While a respectable turnaround in results occurred – Carpenter finished between seventh and 12th in five of his six oval races after a nightmare season of ending 18th or worse in each of his 2016 starts – this is still not what he sets out to strive for in the races he does. Lost opportunities loomed larger than any official result he or the Ed Carpenter Racing team achieved.

Carpenter and new teammate JR Hildebrand, in for the departed Josef Newgarden, dominated preseason testing in Phoenix but Hildebrand could only muster third in the race, Carpenter a season-best seventh. Then at Indianapolis, Carpenter (second) and Hildebrand (sixth) flew the flag for Chevrolet in qualifying and practice pace, but they fell to 11th and 16th on race day owing to a front-wing change and late-race penalty for passing before a restart.

Both drivers got collected in incidents at Texas. Hildebrand qualified and finished a season-best second in Iowa but that result came only after the ECR crew rebuilt his car from a crash in practice. Then Carpenter had a practice crash in Pocono and despite a rapid rebuild, they missed the clock to qualify by mere minutes and were unable to do so. Carpenter’s spin on a slick Gateway track at the start of the race sent him over Will Power’s nose assembly in one of the scarier looking incidents of the year, although fortunately he was OK.

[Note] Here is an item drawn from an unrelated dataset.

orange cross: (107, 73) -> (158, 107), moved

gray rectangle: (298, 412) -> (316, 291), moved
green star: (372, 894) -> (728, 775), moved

In a similar refrain as we often write, it’s not that Carpenter’s lost his ability to drive and he remains one of the series’ savviest and smartest people in the paddock. There have been a lot of extenuating circumstances of late, and it almost felt as though this team had “empty nest” components. Since September, Carpenter has had to secure his team’s future with a move away from its Speedway, Ind. shop, line up Spencer Pigot for a full-time drive replacing Hildebrand in the No. 21 car, find a new road/street course driver in the No. 20 car, and manage both driving and owning himself.